> Exercise aim: Quote every line of the listing below word for word, but leave out the pictures.
* begin Data entries *
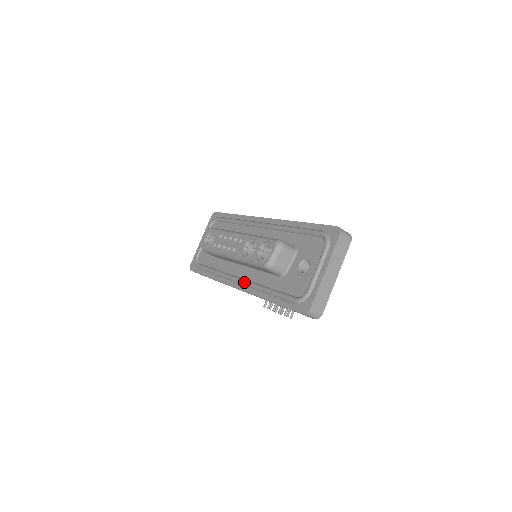
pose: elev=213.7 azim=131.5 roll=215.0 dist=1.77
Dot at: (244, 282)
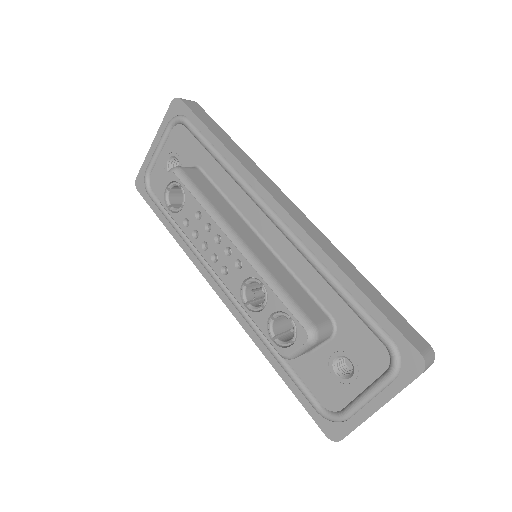
Dot at: (235, 304)
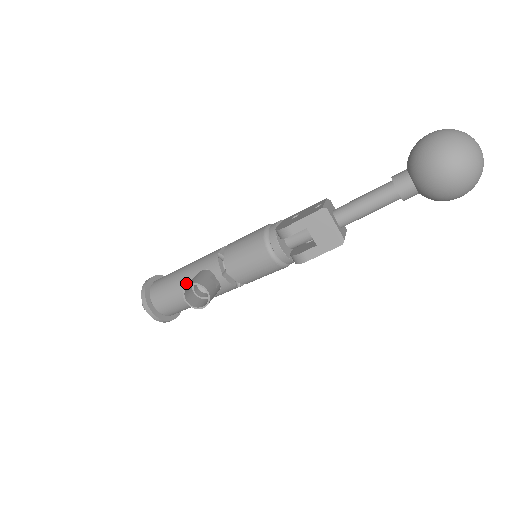
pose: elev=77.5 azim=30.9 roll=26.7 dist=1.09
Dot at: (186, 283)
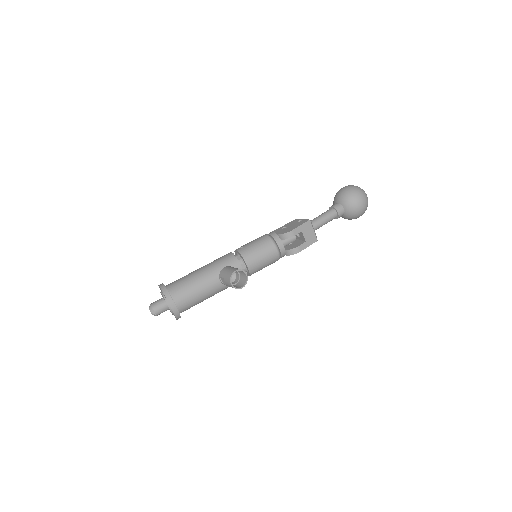
Dot at: (210, 279)
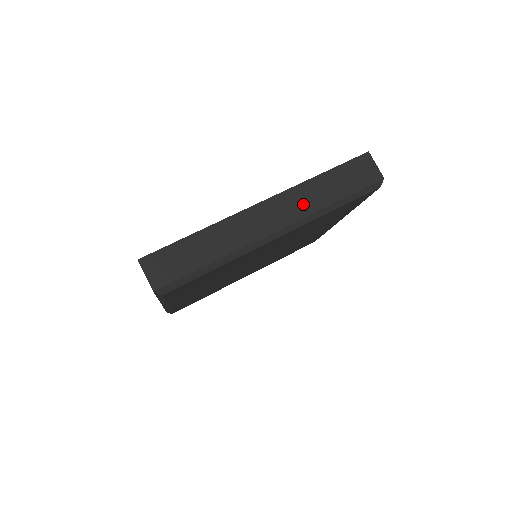
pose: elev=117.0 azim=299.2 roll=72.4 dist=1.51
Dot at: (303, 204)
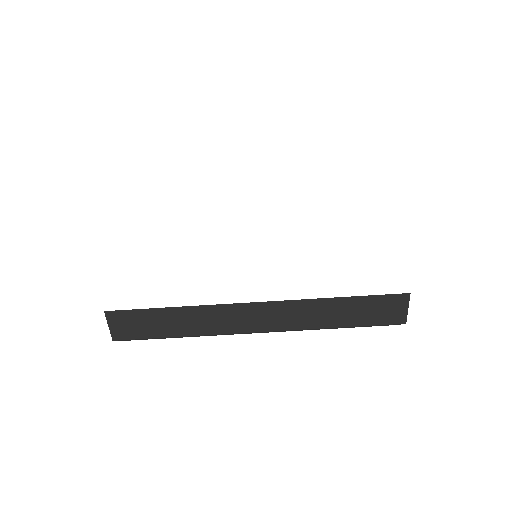
Dot at: (301, 318)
* end Data entries *
> Result for this exercise:
pose: elev=213.7 azim=131.5 roll=215.0 dist=1.77
Dot at: (244, 282)
Dot at: (235, 304)
pose: elev=77.5 azim=30.9 roll=26.7 dist=1.09
Dot at: (186, 283)
Dot at: (210, 279)
pose: elev=117.0 azim=299.2 roll=72.4 dist=1.51
Dot at: (303, 204)
Dot at: (301, 318)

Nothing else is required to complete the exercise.